There's a lot of debate about doing for work 'free'. Many people are on the 'know your worth train'. While others subscribe to the 'being on the grind no matter what' philosophy.
I have always been a fan of earning it. Putting in the time and energy to make changes in your life. The same can be said for growing a business. If you want more clients in a specific industry but you have no work to show for it, what should you do? Sit back with your worth in your pocket and wait to be discovered? Or go make it happen?
There's another layer to it, though. Head down, forward movement can be good. But it can also be waste of time. There has to be intention. You have to be working towards something specific. Gaining a new client. Developing a new skill. Testing a shot you saw in an ad and wanted to replicate. As long as you are learning and growing in this "free" time then it is incredibly worthwhile.
One thing we've been doing more this year is spec shoots. We aim to do one every month. And the goal is always slightly different. At the end of last year, we were working hard to close a client that was a little hesitant. I had a hunch they just needed to see their product in our work. We scheduled a 6 hour window and shot a tabletop video sequence. I sent the edit to the client. We closed the contract a week later. It was a $50,000 project.
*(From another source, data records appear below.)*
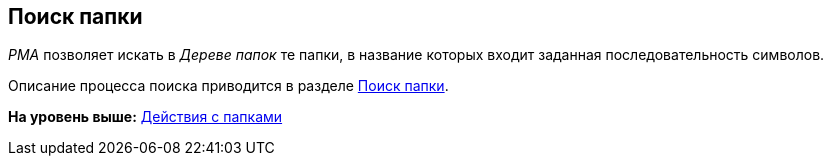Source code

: [[ariaid-title1]]
== Поиск папки

[.dfn .term]_РМА_ позволяет искать в [.dfn .term]_Дереве папок_ те папки, в название которых входит заданная последовательность символов.

Описание процесса поиска приводится в разделе xref:Search_Folder_Search.adoc[Поиск папки].

*На уровень выше:* xref:../topics/Folders_Actions_with_Folders.adoc[Действия с папками]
Other times, we just want to have fun. Like our tabletop video shoot we did for Nomad Donuts.
We wanted to test our masking skills in post production and had the thought of floating some donuts on screen and dousing them with ingredients. We thought Nomad would be a perfect partner because I've known their founder for years through an organization called Business For Good. I reached out and a few weeks later we were picking up a case of donuts and bagels from their shop in North Park.
Turns out, this type of shoot is incredibly involved! Which was a good thing for us to learn on a spec shoot instead of in front of a high paying client. The masking took nearly 40 hours (most of our edits take 15-20). Because we had the practice, we'll be even more prepared next time around.
Most recently, we all met and talked about doing a beverage spec shoot. This came from one of our creative whiteboard meetings where we shared and talked about a particular shot that looked incredibly interesting and challenging. Again, it required a lot of masking ;) We looked for a brand that had a really nice aesthetic while also having opportunity for an upgrade in their quality of content. We landed on Sanzo.
It might seem counterproductive to spend time working while not getting paid directly from a client but I really believe that working on your craft always pays dividends.